* Exercise requirements: Output, word for word, the part of the excerpt below about Moorby that opens with the words "A proceeds of" and closes with "in serious crime?".

In jail, Moorby remains under high security, which means two guards accompany him whenever he leaves his cell.
A proceeds of crime investigation showed that Moorby had just £349 to his name - until an order was made for that to be confiscated.
But how did a man from Stockton-on-Tees, brought up by two loving parents in a Baptist Christian home, become so entrenched in serious crime?
His mother, Ms Moorby, said the seeds may have been sown when her son was a schoolboy at The Dene School in Thornaby.
Ms Moorby added: "He needed to protect himself from bullies. He needed to be able to stand up to them. When he left he started going to the gym everyday. He wanted to get stronger and stronger."
Moorby got himself an apprenticeship in a welding business. But Susan says he was made to "grind all day and he came home covered in dirt and oil."
After that he got himself a job at Wentane Motors; but he hatched a plan to steal sunroofs from the business, and he ended up in court.
Moorby spent his 20s in and out of prison for low level drug dealing.
Ms Moorby says he began taking steroids and lived at the gym. She said: "He was getting involved with worse and worse people and that's how it started."

* Extracted information:
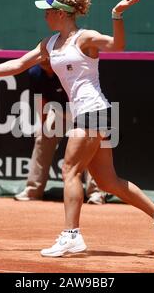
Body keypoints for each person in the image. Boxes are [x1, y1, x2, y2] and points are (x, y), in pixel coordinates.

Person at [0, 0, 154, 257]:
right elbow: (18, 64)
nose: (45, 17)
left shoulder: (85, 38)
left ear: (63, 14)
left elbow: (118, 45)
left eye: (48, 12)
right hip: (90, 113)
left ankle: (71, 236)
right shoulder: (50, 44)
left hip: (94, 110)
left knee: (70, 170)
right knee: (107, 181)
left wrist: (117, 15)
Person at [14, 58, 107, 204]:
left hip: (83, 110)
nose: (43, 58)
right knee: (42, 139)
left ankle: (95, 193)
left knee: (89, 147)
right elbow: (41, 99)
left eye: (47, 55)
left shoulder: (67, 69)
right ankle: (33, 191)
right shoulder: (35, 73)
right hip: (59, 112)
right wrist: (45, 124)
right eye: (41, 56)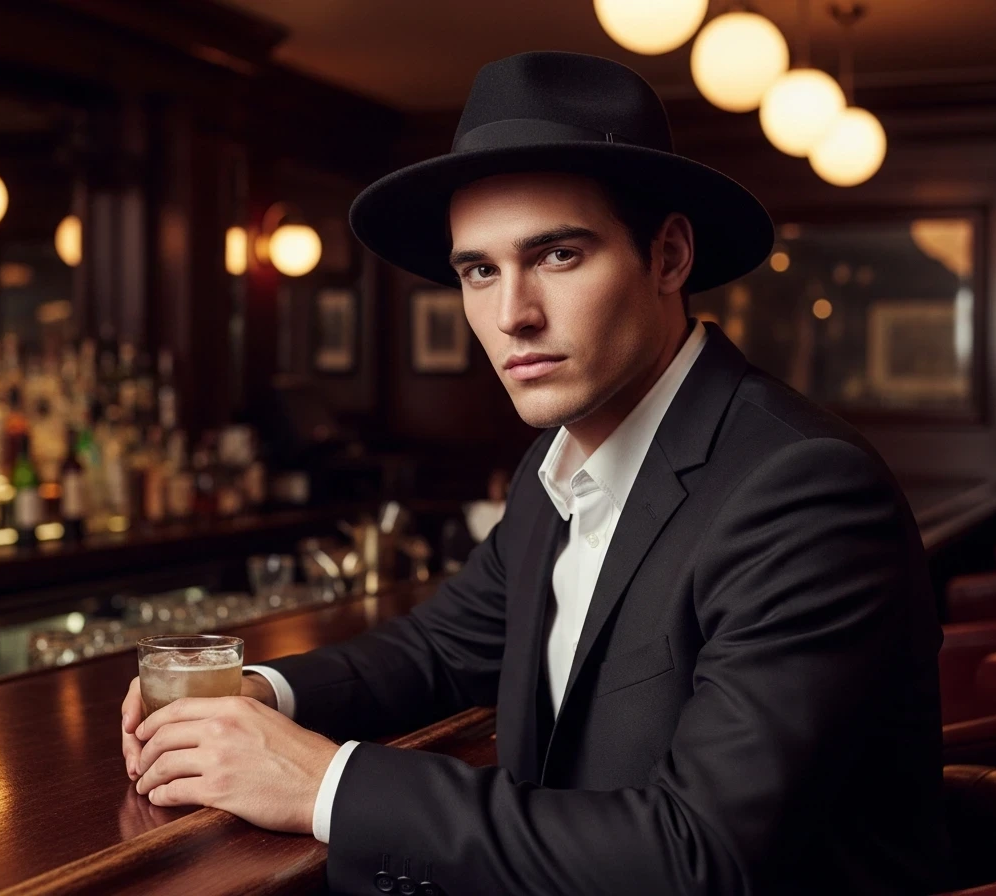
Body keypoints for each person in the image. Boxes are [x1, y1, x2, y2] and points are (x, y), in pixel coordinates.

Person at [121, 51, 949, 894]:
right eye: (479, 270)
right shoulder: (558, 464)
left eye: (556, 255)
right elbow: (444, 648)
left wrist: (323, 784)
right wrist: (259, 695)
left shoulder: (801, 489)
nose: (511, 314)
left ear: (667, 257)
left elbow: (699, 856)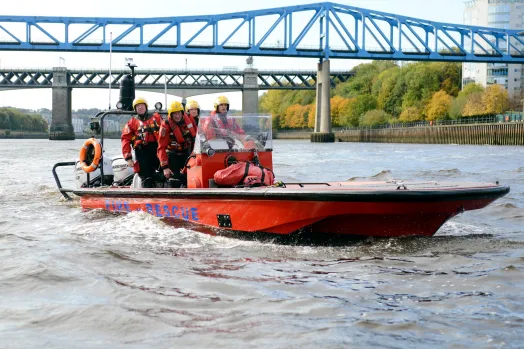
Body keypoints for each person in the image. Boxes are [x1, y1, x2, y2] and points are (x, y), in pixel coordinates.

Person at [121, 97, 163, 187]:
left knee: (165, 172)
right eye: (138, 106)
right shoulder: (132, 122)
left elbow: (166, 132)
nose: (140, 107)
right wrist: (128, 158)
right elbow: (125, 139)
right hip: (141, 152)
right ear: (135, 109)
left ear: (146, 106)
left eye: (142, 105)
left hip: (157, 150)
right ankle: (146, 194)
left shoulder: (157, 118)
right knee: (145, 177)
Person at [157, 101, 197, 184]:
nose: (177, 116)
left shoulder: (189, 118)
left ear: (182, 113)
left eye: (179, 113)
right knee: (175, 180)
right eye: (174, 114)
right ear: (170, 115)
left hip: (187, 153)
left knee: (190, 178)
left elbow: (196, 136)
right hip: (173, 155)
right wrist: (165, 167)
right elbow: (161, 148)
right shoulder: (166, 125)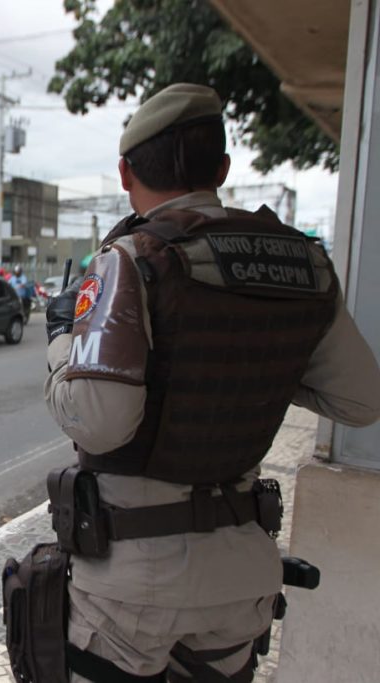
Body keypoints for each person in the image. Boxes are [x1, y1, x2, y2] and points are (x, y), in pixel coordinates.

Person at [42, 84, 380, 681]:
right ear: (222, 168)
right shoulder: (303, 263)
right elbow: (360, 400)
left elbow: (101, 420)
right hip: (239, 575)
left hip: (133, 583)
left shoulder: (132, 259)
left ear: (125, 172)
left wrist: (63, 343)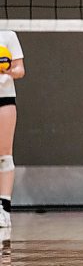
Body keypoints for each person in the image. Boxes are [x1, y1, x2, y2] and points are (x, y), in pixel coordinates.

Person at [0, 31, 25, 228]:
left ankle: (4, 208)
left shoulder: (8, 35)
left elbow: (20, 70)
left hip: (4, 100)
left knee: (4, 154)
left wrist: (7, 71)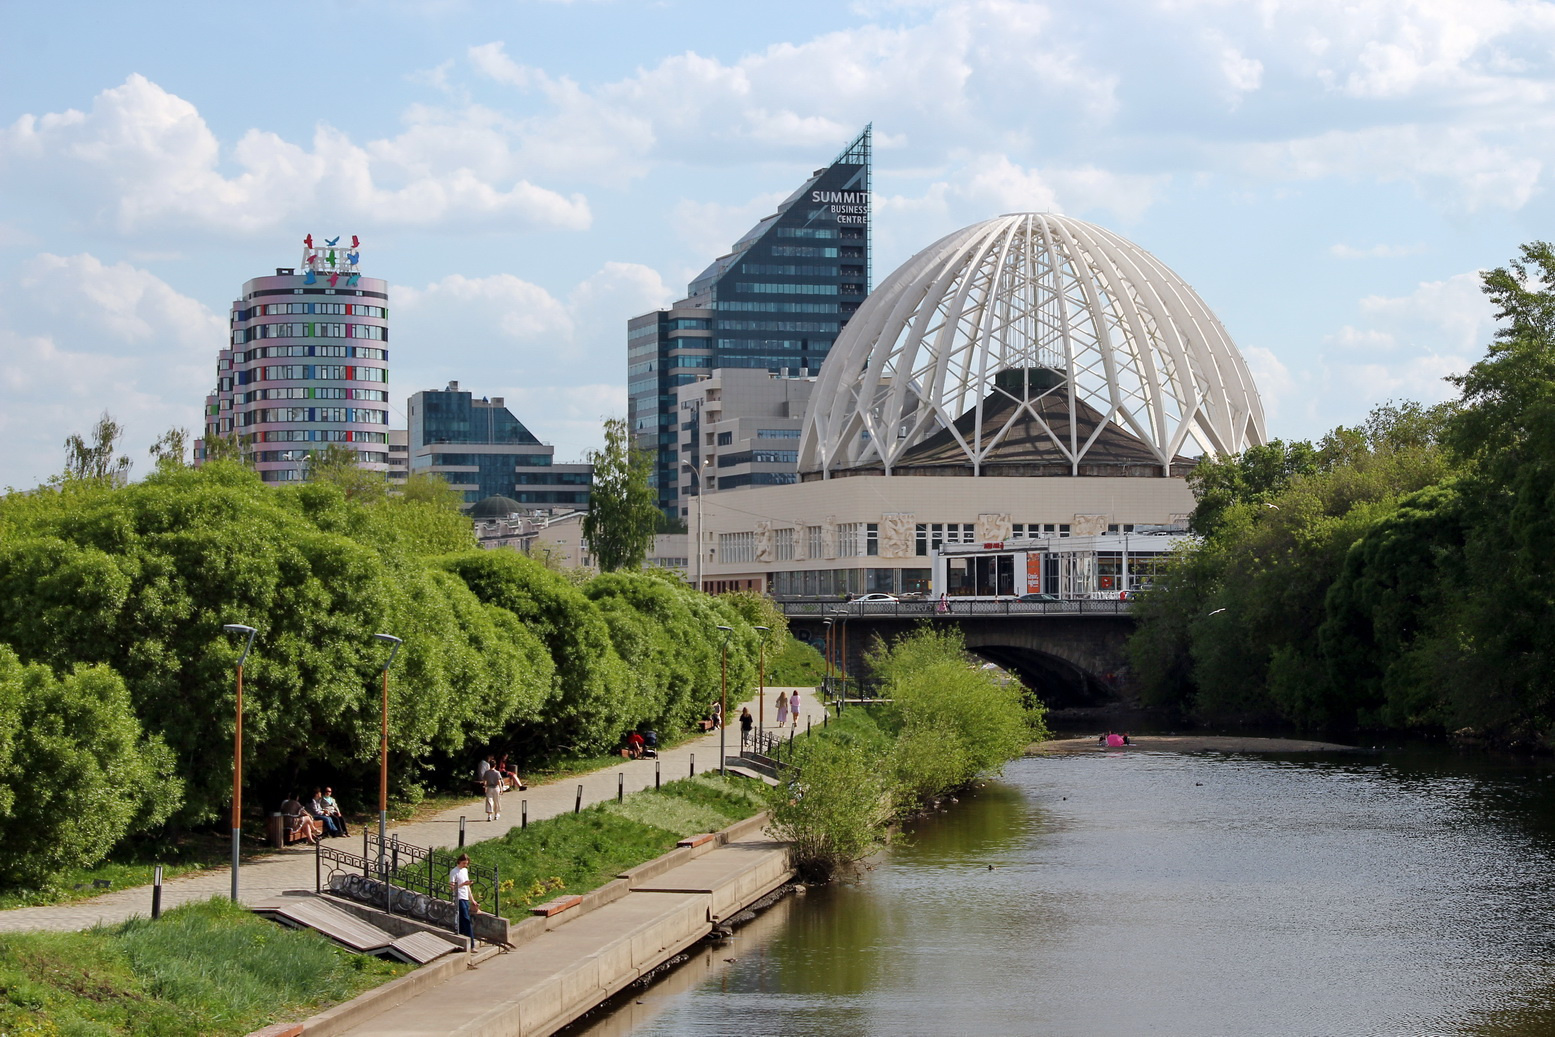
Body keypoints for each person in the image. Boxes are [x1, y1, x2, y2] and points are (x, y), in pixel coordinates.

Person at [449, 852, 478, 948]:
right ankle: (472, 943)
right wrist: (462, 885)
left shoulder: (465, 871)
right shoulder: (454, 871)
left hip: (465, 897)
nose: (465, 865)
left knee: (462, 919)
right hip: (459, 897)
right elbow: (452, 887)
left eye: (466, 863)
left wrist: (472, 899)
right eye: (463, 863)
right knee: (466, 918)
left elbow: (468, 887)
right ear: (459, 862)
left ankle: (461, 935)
* * *
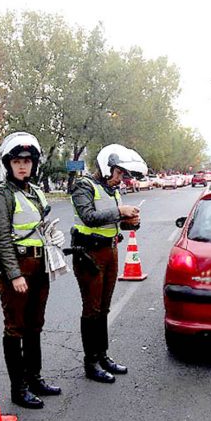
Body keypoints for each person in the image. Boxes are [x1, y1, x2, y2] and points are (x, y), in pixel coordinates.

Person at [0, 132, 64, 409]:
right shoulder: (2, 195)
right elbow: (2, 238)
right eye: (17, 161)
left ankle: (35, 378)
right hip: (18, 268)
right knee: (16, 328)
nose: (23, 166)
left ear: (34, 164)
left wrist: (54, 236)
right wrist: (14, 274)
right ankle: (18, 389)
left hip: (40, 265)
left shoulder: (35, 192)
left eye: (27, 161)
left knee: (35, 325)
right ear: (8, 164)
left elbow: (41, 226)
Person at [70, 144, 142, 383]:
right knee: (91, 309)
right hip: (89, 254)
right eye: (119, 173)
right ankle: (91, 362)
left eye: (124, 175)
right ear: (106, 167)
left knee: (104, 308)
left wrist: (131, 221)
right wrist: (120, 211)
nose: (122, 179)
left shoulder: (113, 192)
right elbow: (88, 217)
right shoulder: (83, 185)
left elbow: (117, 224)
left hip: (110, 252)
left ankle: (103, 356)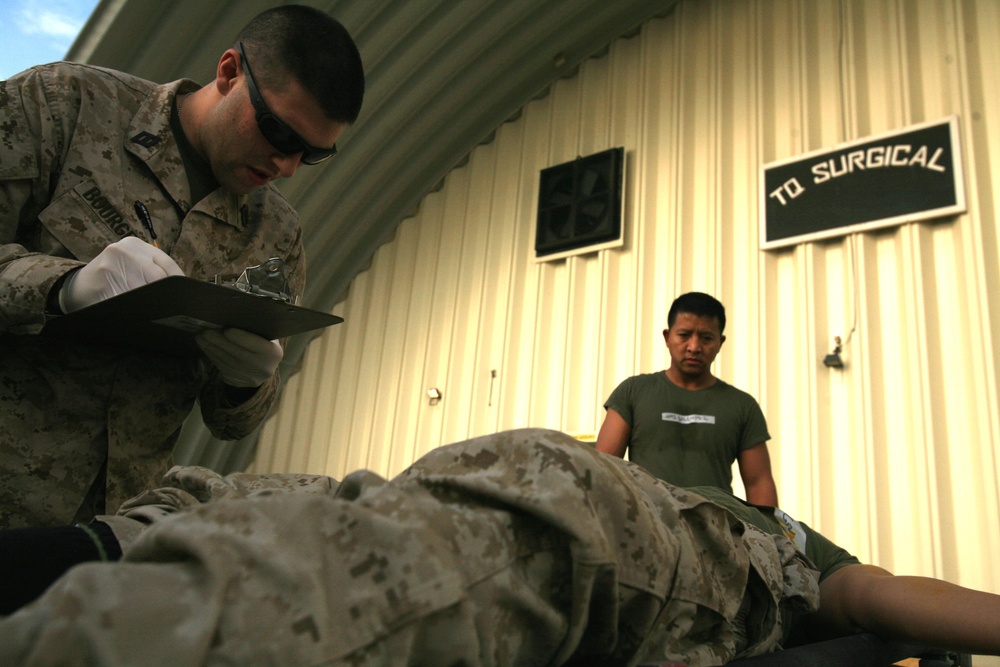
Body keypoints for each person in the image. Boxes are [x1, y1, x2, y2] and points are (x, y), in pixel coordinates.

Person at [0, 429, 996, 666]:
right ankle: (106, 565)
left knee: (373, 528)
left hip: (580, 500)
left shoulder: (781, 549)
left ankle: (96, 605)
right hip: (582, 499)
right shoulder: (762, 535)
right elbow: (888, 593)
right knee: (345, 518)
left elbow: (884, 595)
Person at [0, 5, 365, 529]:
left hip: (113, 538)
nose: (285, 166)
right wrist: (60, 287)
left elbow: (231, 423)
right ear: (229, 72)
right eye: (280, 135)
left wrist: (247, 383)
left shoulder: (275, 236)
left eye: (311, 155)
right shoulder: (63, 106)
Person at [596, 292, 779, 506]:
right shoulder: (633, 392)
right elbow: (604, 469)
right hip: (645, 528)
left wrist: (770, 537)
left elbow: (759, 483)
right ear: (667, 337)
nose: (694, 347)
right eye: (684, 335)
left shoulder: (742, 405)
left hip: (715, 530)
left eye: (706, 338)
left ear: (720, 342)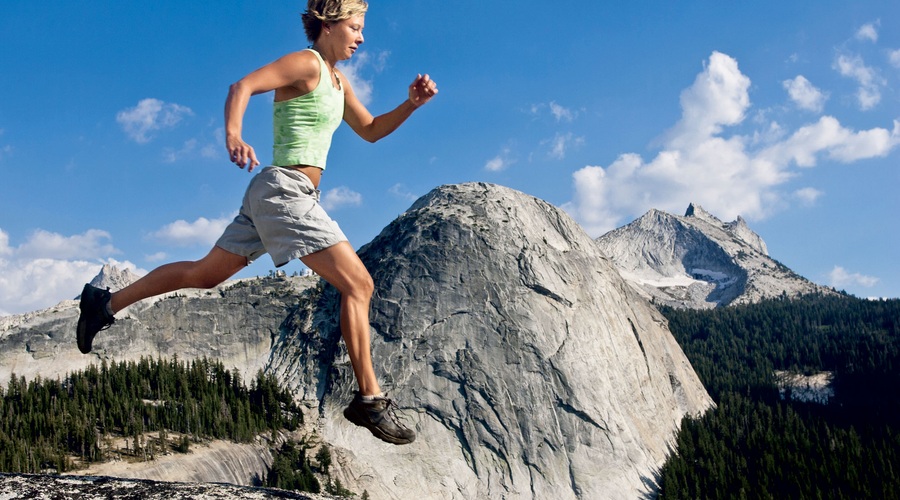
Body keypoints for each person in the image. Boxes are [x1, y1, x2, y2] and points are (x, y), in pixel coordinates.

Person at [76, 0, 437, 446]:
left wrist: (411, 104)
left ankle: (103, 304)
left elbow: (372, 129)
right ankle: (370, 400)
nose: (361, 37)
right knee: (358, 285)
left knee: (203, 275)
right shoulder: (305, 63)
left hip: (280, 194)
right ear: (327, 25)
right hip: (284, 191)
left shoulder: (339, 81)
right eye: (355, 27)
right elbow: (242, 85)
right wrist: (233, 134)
...
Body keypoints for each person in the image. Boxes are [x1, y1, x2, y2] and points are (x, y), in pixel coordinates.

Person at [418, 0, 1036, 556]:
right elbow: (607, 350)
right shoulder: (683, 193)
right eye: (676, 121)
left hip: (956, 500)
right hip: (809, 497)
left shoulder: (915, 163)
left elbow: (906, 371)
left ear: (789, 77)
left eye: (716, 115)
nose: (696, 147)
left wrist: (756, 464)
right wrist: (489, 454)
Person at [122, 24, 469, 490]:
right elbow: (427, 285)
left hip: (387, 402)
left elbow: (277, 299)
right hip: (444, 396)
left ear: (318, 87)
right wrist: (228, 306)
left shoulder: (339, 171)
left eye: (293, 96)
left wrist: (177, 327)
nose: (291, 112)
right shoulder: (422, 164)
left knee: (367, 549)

* Finished task:
A proceeds of crime investigation showed that Moorby had just £349 to his name - until an order was made for that to be confiscated.
But how did a man from Stockton-on-Tees, brought up by two loving parents in a Baptist Christian home, become so entrenched in serious crime?